Fast Trax Run & Ski Shop (7326 101th Avenue) in Edmonton, ALB, launches evening Nordic Walking training sessions beginning in May. Dates and other details have not yet been announced, and participants have to call the shop (780-469-9292 and 866-469-9292) to register. This shop is known locally in Alberta’s capital city as training and equipment headquarters for runners and cross-country skiers, among other sports enthusiasts. The shop’s website includes training tips for Nordic Walking and “ski striding” that are useful whether or not you are anywhere within striking (or striding) distance of Edmonton.
Beginners are cautioned, “Although Nordic Walking is not an intensive sport you still need time to get used to training regularly and make sure you have sufficient regeneration time. As you improve, or are already fit from other sports, increase the duration of exercise before adding intensity to your training programme. Never do both at once or in the wrong order. Otherwise you may over do it and all your effort goes to waste. Increases in duration and intensity should take place gradually and not all at once!” Good advice from those who know.
There have been 35 previous runnings of the Vancouver Marathon, but May 6, 2007, will be the first one with a specific Nordic Walking category. The out-and-back course in one of North America’s most beautiful and congenial cities (aerial view, right) is practical for an event that includes both full and half-marathon distances. The spectator-friendly course includes some of the city’s most beguiling downtown neighborhoods, the Inner Harbor, the Burrard Bridge and beautiful Stanley Park.

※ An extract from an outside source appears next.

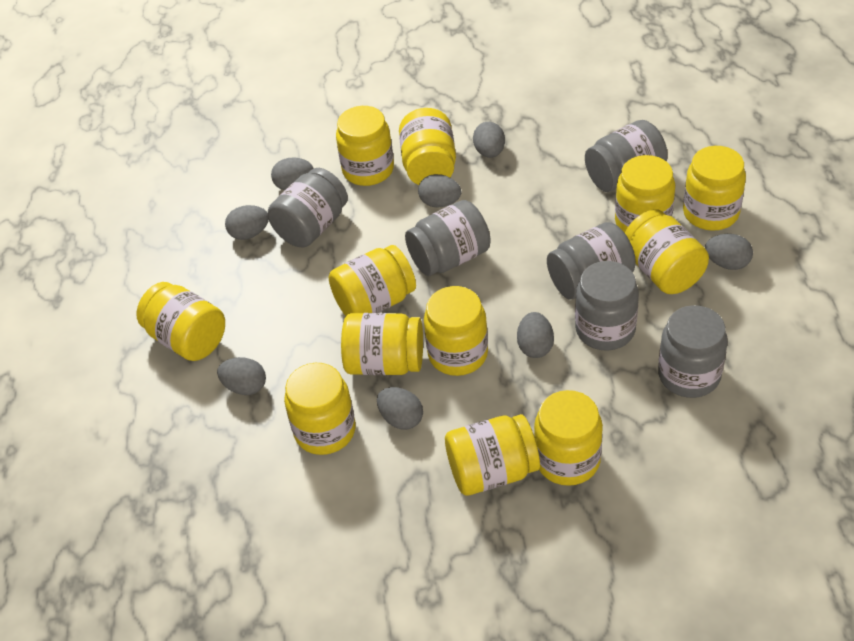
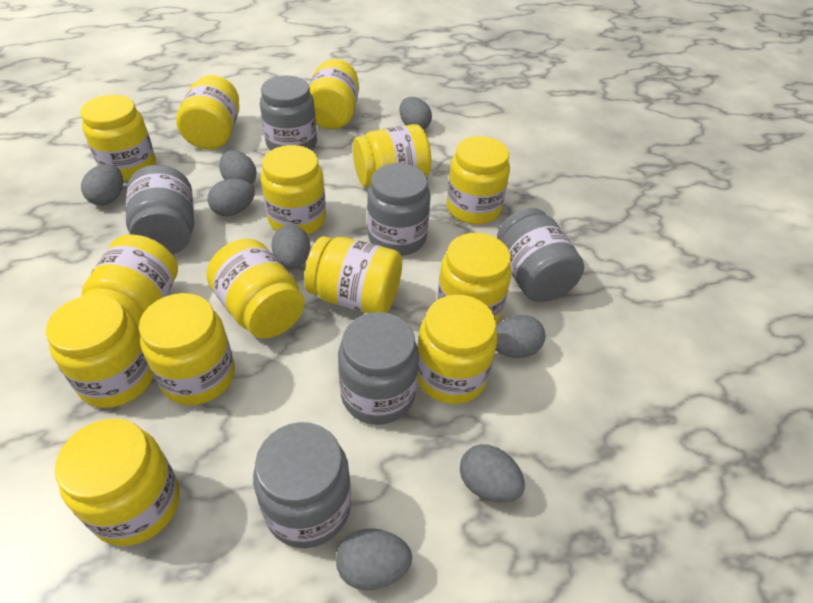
yellow jar: [136,282,225,361] [284,363,356,455] [329,245,416,316] [336,106,394,186] [341,313,423,375] [399,108,456,185] [424,286,488,376] [445,414,540,496] [534,390,603,486] [615,155,675,233] [625,209,709,294] [683,146,746,231] = 12 -> [46,295,153,408] [55,418,180,546] [80,95,156,181] [81,234,178,328] [139,293,235,405] [176,75,239,150] [207,239,304,339] [261,145,326,235] [304,236,402,313] [309,59,359,129] [353,124,431,187] [417,295,497,404] [437,233,512,324] [446,136,510,224] = 14

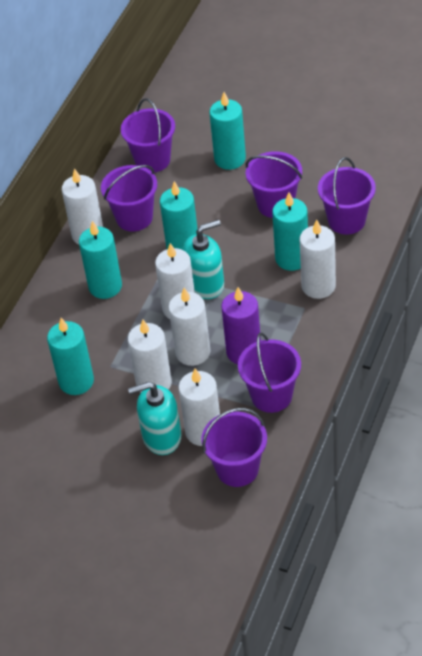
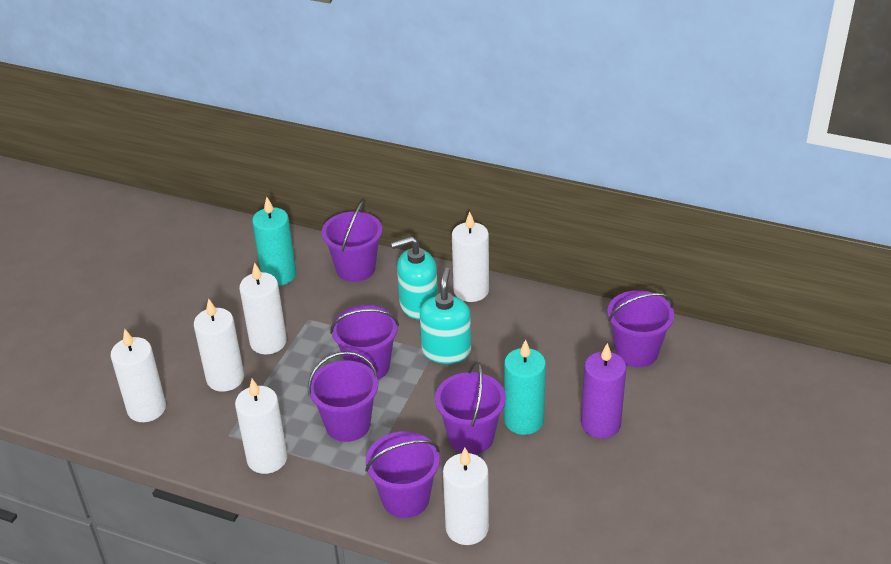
turquoise candle: [47,318,94,395] [79,221,122,299] [160,181,198,250] [209,92,246,170] [272,192,308,271] = 5 -> [252,197,296,286] [504,339,546,435] = 2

Nordic Walkers are expected to exceed six hours for the full marathon distance.
Canadian Nordic Walkers now have an association to call their own. Gerry Faderbauer, a transplanted Austrian, established he Canadian Nordic Walking Association just this year. Membership appears to be free, and the website includes a calendar of Nordic Walking events in the country. David Downer has posted an interview with Faderbauer on Nordic Walking News, his blog.
We all know a few things about Canada and Canadians. Here are two: First, it’s up north, where winters tend be cold and snowy. Second, Canadians know how to have a good time, regardless of the temperature. Now, Nordic Walking is making its way into the winter fun mix.
I just read a press release from Vieux Port Montreal, the city’s historic old port along the frosty St. Lawrence River, cheering the arrival of winter and announcing a weeked-long celebratory event. What brings joy to my Nordic Walker’s heart is that in the midst of of all the expected music, food, anti-freeze beverages and sports booths, the Vieux Port’s promoters write, “Cold outside? We have the perfect cure: get outside and get moving! On Saturday, December 9, warm up with some vigorous Nordic walking and put somecolour in your cheeks during a Cardio Warm-up to the grooves of a Latin beat. You can top off the day nicely with a cocktail at the Bougex.com happening in the impressive Winter Bar… an enormous venue, created entirely of ice!You’ll be in the perfect frame of mind to give traditional group, Les Batinses, a warm welcome, and enjoy a high-energy, two-hour show, punctuatedby the dazzling TELUS Fire on Ice show early in the evening. On the same rink, glide around to the rhythm of dance groves provided by a DJ, until 11:00 p.m. Saturday and 6:00 p.m. Sunday.”
Today is December 9, so I certainly can’t scoot up there to join the merriment — and you probably can’t either, but I am cheered that Nordic Walking is being thought of as part of fun and entertainment — and by people who know all about that.